Judge lets Alabama town secede from school district despite ‘race’ being a factor
By NBC News
An Alabama federal judge has given a mostly white town the green light to secede from the racially mixed county school district and start its own system — even though "race was the motivating factor" for many supporters of the split.
But in her ruling, Judge Madeline Haikala also reserved the right to reverse her decision if the city of Gardendale reverts back to its segregated past.
Among other things, Haikala has ordered that an African-American be appointed to the all-white school board within 60 days.
"History teaches that communities, left to their own devices, re-segregate fairly quickly," Haikala wrote in her 190-page ruling.
A suburb of Birmingham with a population of 14,000, Gardendale is 88 percent white. It is located in Jefferson County, which had a population of 658,000 that is roughly 53 percent white and 42 percent black.
Haikala's ruling, which came down on Monday, apparently caught the Gardendale School Board by surprise.
In a statement, board president Chris Segroves said they were reviewing the order and leaning on their lawyers for "advice as to the best methods for us to move forward in the creation of the Gardendale City School System."
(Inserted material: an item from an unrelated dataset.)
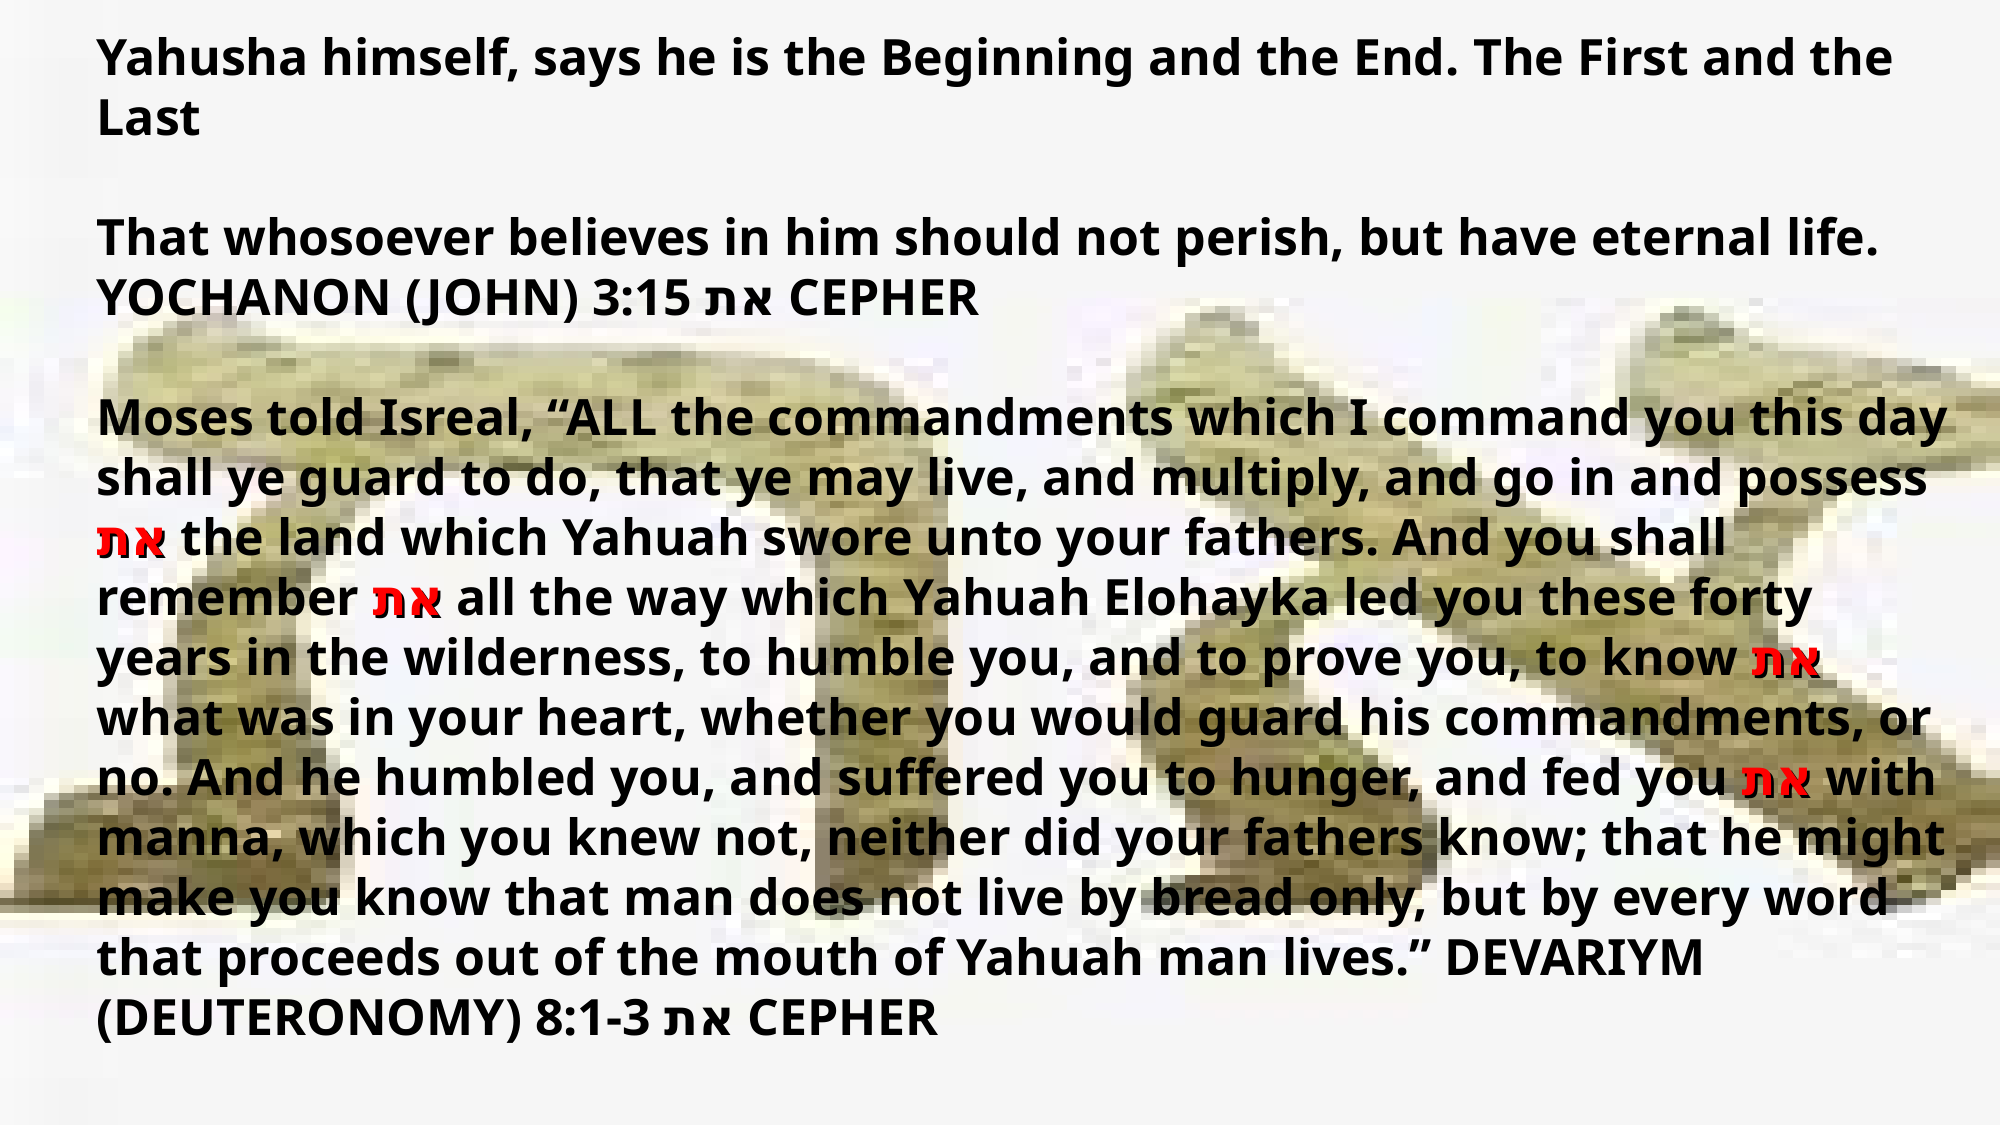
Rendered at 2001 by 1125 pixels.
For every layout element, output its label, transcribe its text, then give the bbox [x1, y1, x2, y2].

And on May 16, Haikala's ruling is expected to be the hot topic when the Board of Education meets and the public gets the chance to question board members.
Monique Lin-Luse, a lawyer with the NAACP Legal Defense and Education Fund who represented black families opposed to the split, said she applauded Haikala's clear statement that race was at the root of the separation movement. But she remains perplexed by the judge's ultimate decision and said she is weighing whether to appeal the decision.
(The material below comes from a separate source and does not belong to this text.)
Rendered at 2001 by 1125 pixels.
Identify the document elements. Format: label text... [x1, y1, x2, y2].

"It is difficult to square that with the final result, which doesn't give (Gardendale) a free pass to operate," Lin-Luse said. "It was not the outcome that, frankly, any of the parties expected."
Gardendale has for many years sought to create its own school system and city leaders spelled out their reasons on the Board of Education's web site.
"We believe that having local control over the city's schools will give the community a sense of pride and ownership," it says. "Research has demonstrated that schools benefit from being in a community that is directly invested in their success. From an economic standpoint, forming a city school system in Gardendale should allow us to flourish."
Haikala in her ruling wrote that after reviewing the social media postings of split supporters — and Jefferson County's long history of school segregation — she is convinced darker forces were behind the push.
"Race was a motivating factor in Gardendale's decision to separate from the Jefferson County public school system," the judge wrote. "The record demonstrates that some Gardendale citizens are concerned because the racial demographics in Gardendale are shifting, and they worry that Gardendale, like its neighbor Center Point, may become a predominantly black city. These citizens prefer a predominantly white city."
They believe a separate school system "will help reduce white flight," wrote Haikala, an Obama Administration appointee who recounted in her ruling the decades-long battle over school de-segregation in Jefferson County.
Pointedly, Haikala also slapped the Gardendale school board for not standing up to the racists.
"No member of the board has disavowed the belittling language of exclusion used by separation organizers and supporters," the judge wrote. "The silence is deafening."
But in the end, Haikala ruled in favor of separation because she fears students from mostly black North Smithfield who get bused to Gardendale schools would get "the blame" if she didn't.
"Students from North Smithfield may feel unwelcome in Gardendale schools," she wrote.
Haikala also wrote that she wanted to be fair to the parents in Gardendale "who support a municipal separation for reasons that have nothing to do with race."
"All parents want the best possible education for their children, and there is nothing inherently wrong with preferring a small local district to a large county district," she wrote.